Biasanya dosen bilang, “Tenang saja, bukunya murah.”
Murah menurut dosen yang gajinya tetap. Mahal menurut mahasiswa yang uang makannya dicicil seperti saya.
Tapi lagi-lagi, yang paling mahal bukan harga bukunya. Yang paling mahal adalah kebebasan mahasiswa yang hilang untuk menentukan pilihan. Diganti senyum palsu dan anggukan iya-iya.
Coba bayangkan satu kelas berani bilang, “Pak, kami mau pakai referensi lain.”
Dalam konteks pendidikan, itu namanya critical thinking. Dalam praktik sehari-hari, itu bisa berubah jadi dicuekin satu semester. Maka mahasiswa cepat belajar: selamatkan IPK dulu, idealisme bisa nanti kalau masih sempat.
Tanpa sadar, kampus sedang mengajarkan bahwa kekuasaan boleh dipakai dengan memaksa, asal dikasih label akademik. Hari ini buku. Besok modul eksklusif. Lusa seminar wajib berbayar. Semuanya gak masalah “demi kelulusan” dan “sistemnya sudah begitu.”
Padahal ilmu yang baik tidak pernah memaksa. Dosen yang yakin dengan gagasannya tidak perlu menjadikan nilai sebagai senjata. Kalau pemikirannya kuat, mahasiswa juga bakal dengan senang hati masuk kelas dan beli buku tanpa terpaksa.
Dosen kan bukan sales. Mahasiswa bukan customer. Kampus bukan marketplace. Ketika ketiganya diperlakukan sebaliknya, jangan heran kalau yang lahir bukan sarjana kritis, tapi lulusan patuh yang jago bertahan hidup di dunia yang isinya kerja-kerja-kerja.

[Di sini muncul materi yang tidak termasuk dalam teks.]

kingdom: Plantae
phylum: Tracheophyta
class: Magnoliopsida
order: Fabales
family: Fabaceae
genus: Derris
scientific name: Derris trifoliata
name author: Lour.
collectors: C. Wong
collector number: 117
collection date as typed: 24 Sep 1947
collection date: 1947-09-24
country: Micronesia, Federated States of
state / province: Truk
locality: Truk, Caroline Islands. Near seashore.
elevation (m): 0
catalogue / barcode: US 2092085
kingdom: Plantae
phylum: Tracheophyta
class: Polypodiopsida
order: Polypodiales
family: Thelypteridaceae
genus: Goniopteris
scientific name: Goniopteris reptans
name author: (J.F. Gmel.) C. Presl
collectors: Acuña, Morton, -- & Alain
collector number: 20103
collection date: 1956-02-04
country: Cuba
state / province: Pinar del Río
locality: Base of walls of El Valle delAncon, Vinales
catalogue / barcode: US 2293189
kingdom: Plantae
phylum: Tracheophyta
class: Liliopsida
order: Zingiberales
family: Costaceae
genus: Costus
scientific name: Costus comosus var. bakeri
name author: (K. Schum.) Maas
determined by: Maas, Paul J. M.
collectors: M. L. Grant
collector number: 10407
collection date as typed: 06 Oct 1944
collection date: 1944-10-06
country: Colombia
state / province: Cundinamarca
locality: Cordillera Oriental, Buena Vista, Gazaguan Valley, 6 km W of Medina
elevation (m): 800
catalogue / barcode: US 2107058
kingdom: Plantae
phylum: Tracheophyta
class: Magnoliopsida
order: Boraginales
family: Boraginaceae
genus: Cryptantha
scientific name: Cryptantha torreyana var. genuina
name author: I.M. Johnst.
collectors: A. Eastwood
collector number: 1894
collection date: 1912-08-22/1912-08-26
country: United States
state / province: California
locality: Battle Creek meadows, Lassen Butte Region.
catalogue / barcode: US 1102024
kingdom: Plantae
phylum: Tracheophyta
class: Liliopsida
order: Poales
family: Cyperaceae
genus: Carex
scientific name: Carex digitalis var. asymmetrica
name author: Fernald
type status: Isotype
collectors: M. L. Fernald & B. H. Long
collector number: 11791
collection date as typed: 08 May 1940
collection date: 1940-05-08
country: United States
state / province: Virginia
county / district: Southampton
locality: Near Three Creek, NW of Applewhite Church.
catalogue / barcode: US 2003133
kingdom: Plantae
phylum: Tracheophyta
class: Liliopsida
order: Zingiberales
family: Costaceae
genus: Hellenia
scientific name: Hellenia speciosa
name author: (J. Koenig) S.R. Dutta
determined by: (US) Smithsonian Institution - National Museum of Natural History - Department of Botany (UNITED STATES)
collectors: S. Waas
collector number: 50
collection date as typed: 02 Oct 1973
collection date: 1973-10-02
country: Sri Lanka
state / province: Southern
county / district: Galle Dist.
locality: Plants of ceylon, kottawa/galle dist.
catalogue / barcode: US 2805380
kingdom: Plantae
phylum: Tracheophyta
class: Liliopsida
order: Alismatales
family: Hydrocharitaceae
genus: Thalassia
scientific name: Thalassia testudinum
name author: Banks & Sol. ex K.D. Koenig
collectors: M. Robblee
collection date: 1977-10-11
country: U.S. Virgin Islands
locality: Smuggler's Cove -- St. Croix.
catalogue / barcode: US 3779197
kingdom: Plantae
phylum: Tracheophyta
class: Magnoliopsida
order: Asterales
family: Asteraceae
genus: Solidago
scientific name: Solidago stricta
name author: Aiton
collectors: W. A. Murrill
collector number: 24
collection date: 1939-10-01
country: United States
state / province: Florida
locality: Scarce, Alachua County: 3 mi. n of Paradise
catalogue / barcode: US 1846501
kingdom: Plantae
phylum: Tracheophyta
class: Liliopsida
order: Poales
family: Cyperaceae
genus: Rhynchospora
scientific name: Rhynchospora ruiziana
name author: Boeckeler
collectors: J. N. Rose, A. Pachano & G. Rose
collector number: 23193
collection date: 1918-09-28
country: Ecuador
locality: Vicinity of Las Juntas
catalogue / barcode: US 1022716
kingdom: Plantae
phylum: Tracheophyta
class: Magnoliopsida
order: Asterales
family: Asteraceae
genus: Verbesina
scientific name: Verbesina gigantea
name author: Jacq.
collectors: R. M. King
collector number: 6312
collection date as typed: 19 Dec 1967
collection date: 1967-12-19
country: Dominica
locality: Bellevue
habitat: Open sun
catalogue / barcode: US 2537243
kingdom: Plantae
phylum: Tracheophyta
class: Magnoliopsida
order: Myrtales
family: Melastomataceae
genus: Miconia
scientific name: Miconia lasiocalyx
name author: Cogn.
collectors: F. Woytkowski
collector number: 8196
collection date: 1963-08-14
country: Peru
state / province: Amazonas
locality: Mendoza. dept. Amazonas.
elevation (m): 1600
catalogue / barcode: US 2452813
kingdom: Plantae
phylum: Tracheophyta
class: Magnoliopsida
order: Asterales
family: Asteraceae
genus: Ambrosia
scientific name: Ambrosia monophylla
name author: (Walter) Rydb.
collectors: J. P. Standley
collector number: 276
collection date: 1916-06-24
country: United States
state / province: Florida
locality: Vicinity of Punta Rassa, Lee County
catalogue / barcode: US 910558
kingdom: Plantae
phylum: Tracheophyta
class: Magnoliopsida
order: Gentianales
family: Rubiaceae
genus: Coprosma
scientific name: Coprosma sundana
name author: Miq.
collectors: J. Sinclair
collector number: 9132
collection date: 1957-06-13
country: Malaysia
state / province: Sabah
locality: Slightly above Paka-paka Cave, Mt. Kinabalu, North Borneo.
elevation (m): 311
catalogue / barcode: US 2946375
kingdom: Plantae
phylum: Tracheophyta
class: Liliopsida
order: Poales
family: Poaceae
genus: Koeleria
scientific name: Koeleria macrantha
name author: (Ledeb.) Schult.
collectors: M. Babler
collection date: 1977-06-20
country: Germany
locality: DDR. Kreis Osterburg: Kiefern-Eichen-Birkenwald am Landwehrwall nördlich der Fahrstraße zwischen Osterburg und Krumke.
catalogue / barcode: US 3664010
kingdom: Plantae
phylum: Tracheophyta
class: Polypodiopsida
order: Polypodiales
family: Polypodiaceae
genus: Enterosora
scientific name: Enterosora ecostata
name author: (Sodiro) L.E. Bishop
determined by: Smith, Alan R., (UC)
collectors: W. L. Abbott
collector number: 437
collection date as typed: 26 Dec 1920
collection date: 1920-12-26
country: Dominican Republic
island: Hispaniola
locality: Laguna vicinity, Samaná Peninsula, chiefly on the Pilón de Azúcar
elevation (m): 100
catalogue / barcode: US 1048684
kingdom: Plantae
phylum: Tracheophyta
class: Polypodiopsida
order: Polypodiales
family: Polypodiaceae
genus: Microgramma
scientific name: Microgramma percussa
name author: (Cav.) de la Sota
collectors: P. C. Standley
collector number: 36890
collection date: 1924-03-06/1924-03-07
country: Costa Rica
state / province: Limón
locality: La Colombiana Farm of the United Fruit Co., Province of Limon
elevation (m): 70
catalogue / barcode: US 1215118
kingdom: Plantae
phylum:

Kalau sebuah buku hanya bisa laku karena diwajibkan, mungkin yang perlu dipertanyakan bukan mahasiswanya, tapi kualitas dialog yang gagal dibangun.
Sebab saat buku berubah jadi tiket lulus mata kuliah, kita pantas curiga: jangan-jangan kita tidak sedang belajar apa-apa dan kita cuma sedang bayar jalan pintas aja. Menurutmu gimana?